▶ _What you need to do_
Which of the lines below mention the word "thumb"? Pull each one out.

▶ _Task inputs_
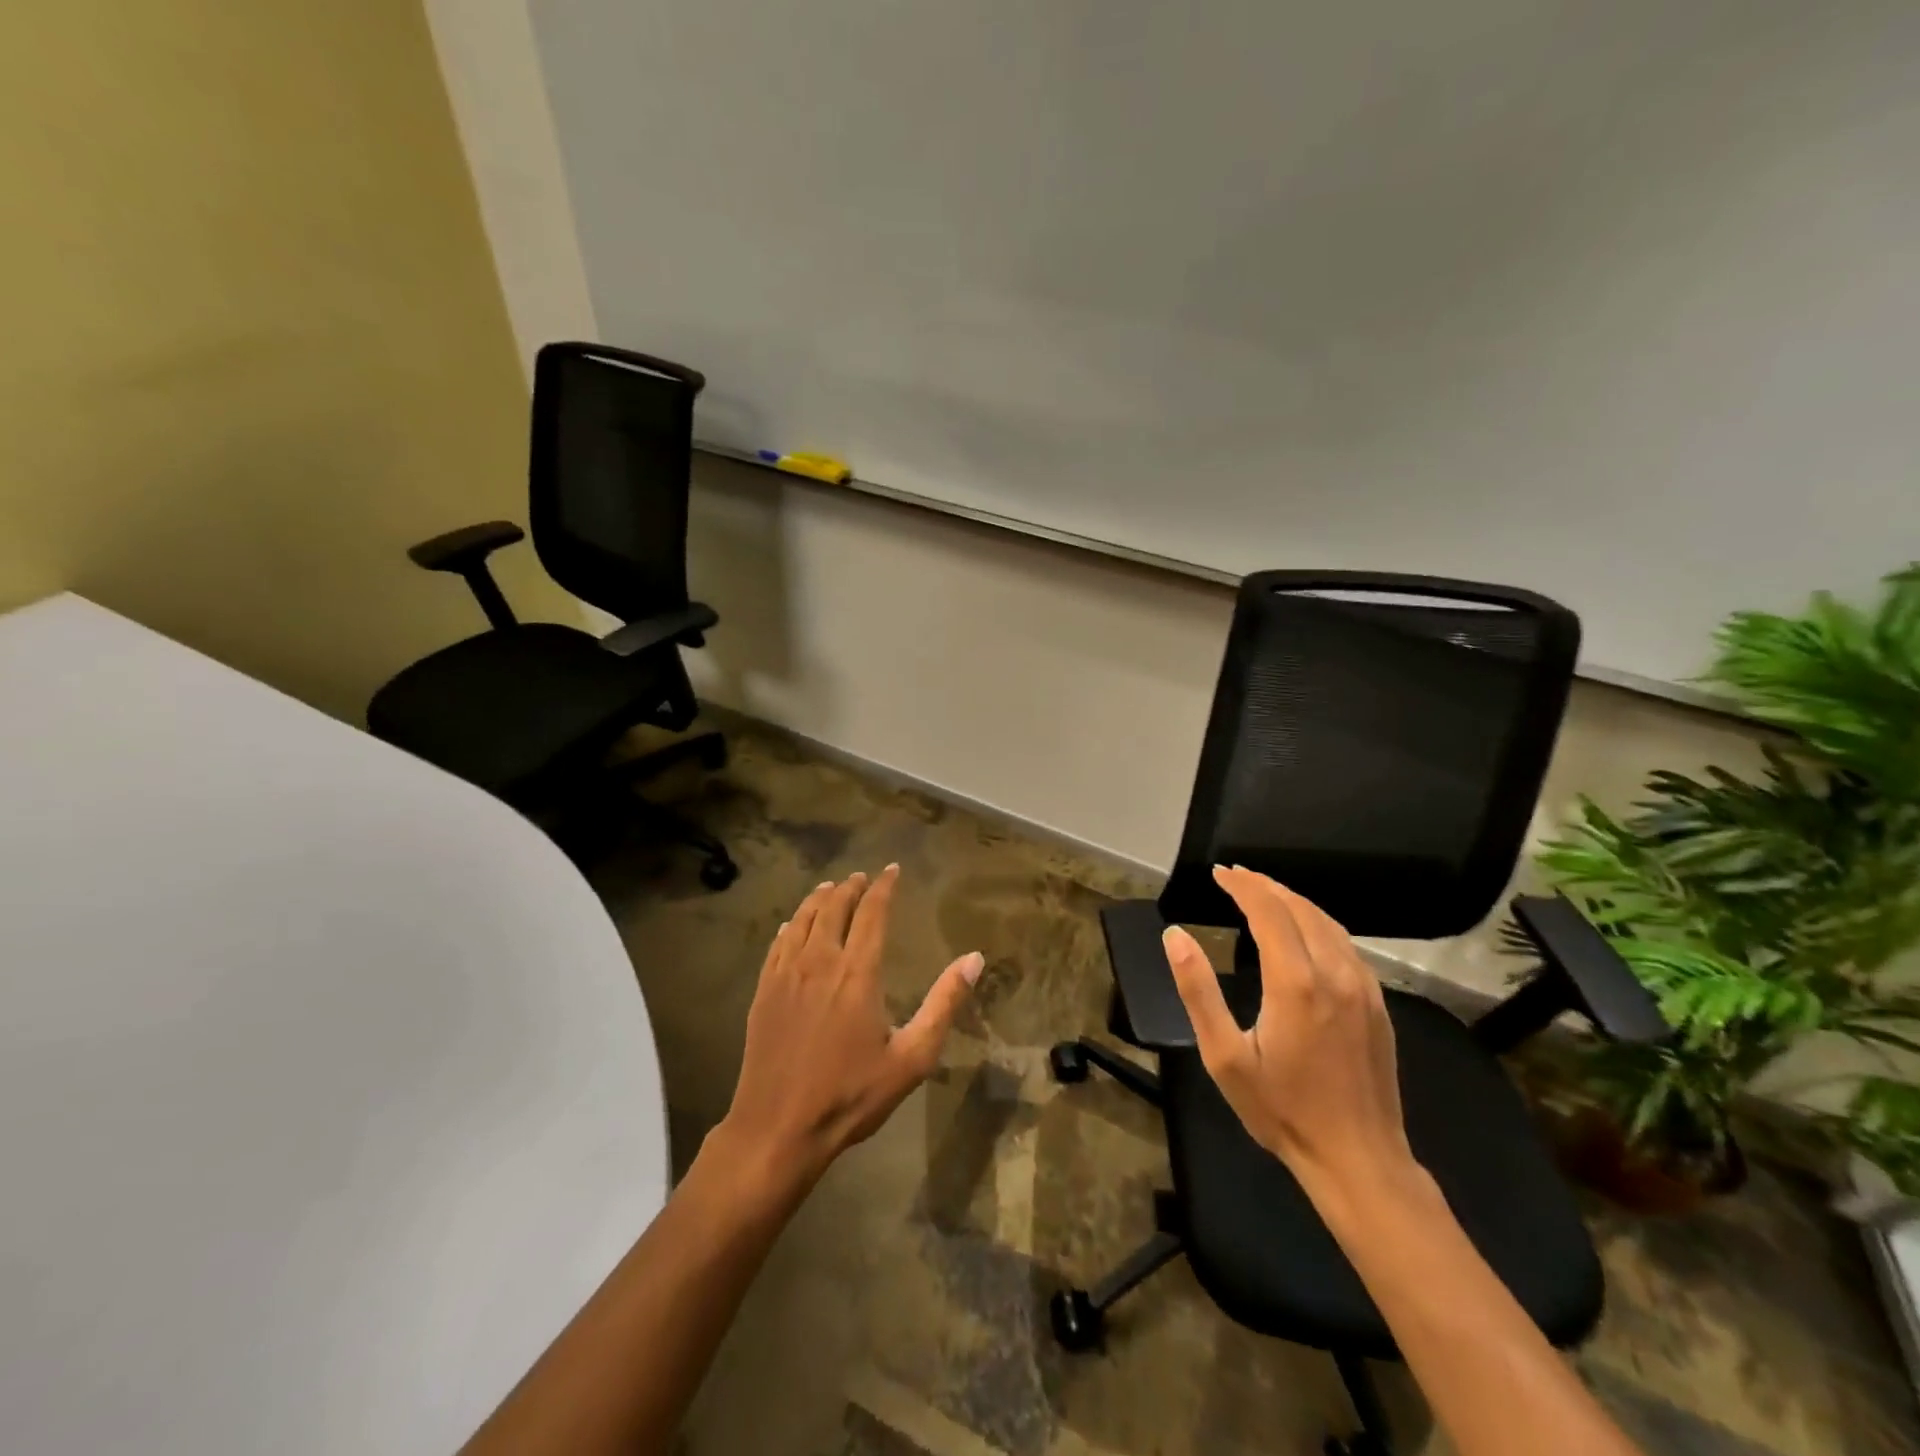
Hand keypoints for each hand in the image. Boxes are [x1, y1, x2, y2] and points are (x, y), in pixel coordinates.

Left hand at [717, 866, 983, 1189]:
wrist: (778, 1129)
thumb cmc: (851, 1095)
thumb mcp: (912, 1057)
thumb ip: (944, 1004)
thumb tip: (975, 959)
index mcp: (857, 972)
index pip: (872, 912)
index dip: (884, 887)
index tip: (893, 870)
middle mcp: (820, 961)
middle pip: (834, 908)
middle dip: (851, 887)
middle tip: (861, 877)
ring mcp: (786, 975)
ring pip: (803, 919)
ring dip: (819, 899)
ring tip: (830, 888)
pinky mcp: (763, 991)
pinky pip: (778, 944)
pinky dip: (791, 925)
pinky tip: (792, 925)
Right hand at [1162, 866, 1415, 1194]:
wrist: (1359, 1159)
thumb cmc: (1282, 1110)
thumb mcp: (1224, 1055)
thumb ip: (1198, 990)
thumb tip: (1175, 936)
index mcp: (1295, 982)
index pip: (1268, 911)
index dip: (1242, 886)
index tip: (1219, 873)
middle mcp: (1334, 973)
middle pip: (1300, 909)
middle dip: (1265, 885)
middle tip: (1235, 876)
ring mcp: (1363, 988)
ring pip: (1328, 923)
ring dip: (1293, 900)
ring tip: (1264, 893)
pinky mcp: (1377, 1004)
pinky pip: (1346, 945)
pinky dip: (1318, 923)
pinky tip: (1304, 930)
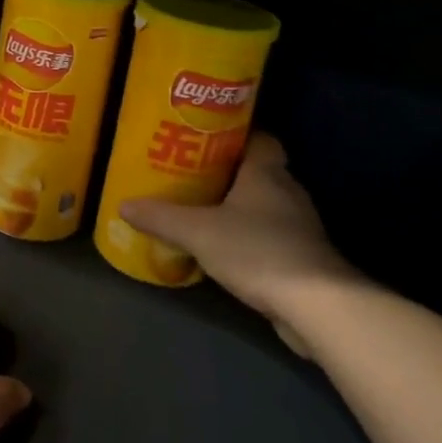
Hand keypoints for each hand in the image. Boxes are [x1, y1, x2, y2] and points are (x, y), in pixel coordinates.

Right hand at [120, 133, 358, 351]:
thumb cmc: (257, 250)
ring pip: (264, 205)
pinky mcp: (303, 258)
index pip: (259, 138)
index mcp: (267, 173)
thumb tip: (124, 205)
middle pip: (258, 171)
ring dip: (238, 207)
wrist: (318, 307)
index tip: (203, 138)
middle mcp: (288, 192)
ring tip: (200, 210)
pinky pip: (269, 235)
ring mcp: (300, 227)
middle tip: (190, 173)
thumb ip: (161, 217)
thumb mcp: (197, 231)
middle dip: (227, 172)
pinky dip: (248, 237)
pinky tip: (222, 247)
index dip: (234, 135)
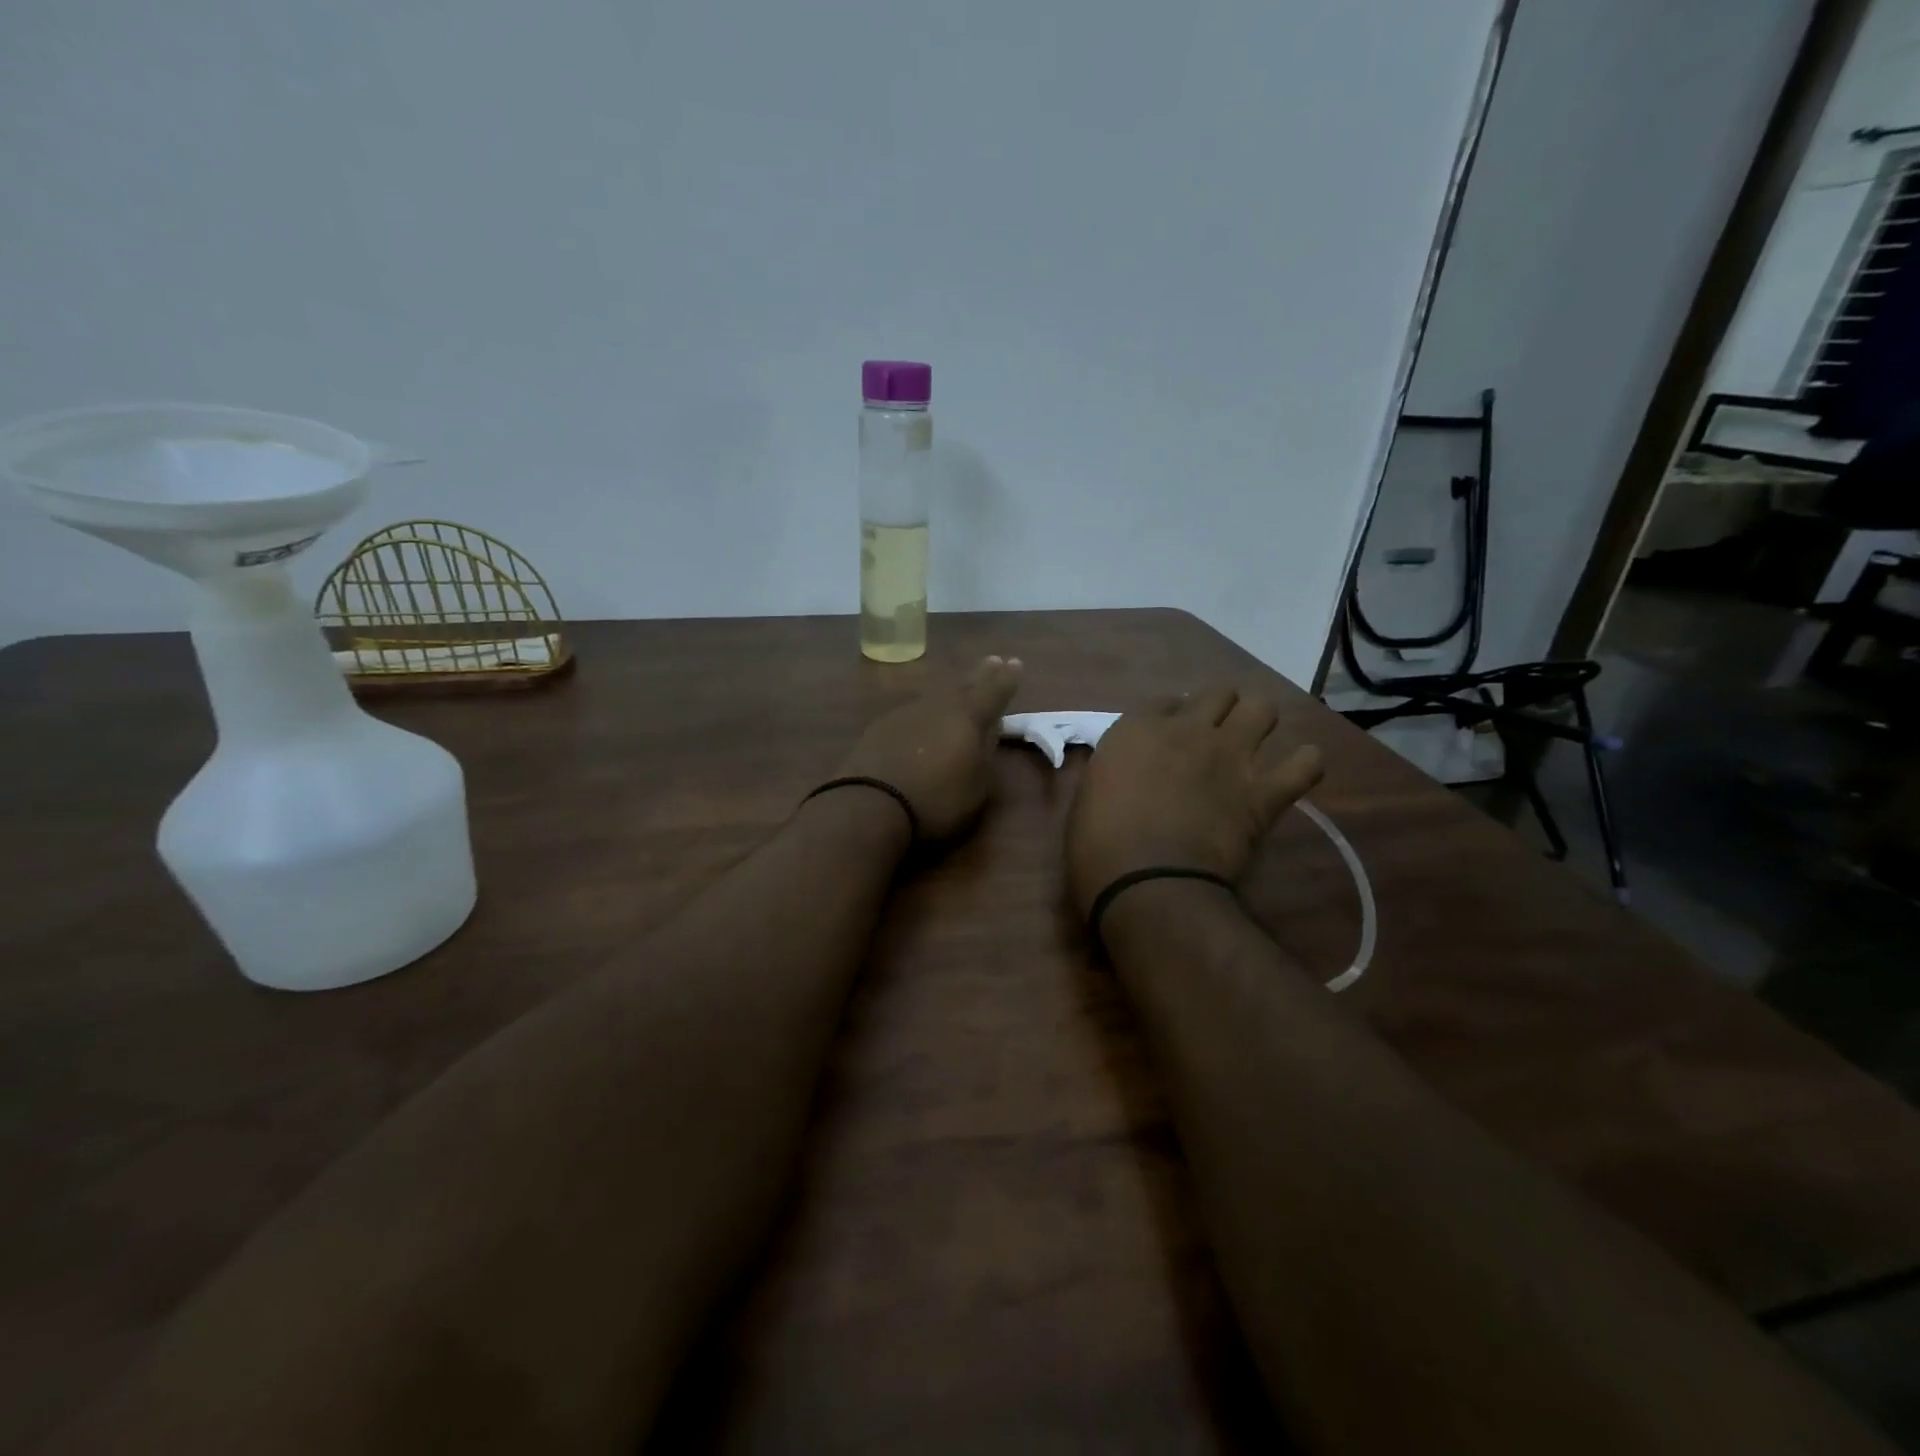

▶ _Output for this task_
thumb cmc: (851, 1095)
thumb mcp: (912, 1057)
thumb ip: (944, 1004)
thumb tip: (975, 959)
thumb cmc: (1282, 1110)
thumb mcp: (1224, 1055)
thumb ip: (1198, 990)
thumb tip: (1175, 936)
thumb cmc: (257, 250)
thumb tip: (124, 205)
thumb ip: (161, 217)
thumb mcp: (197, 231)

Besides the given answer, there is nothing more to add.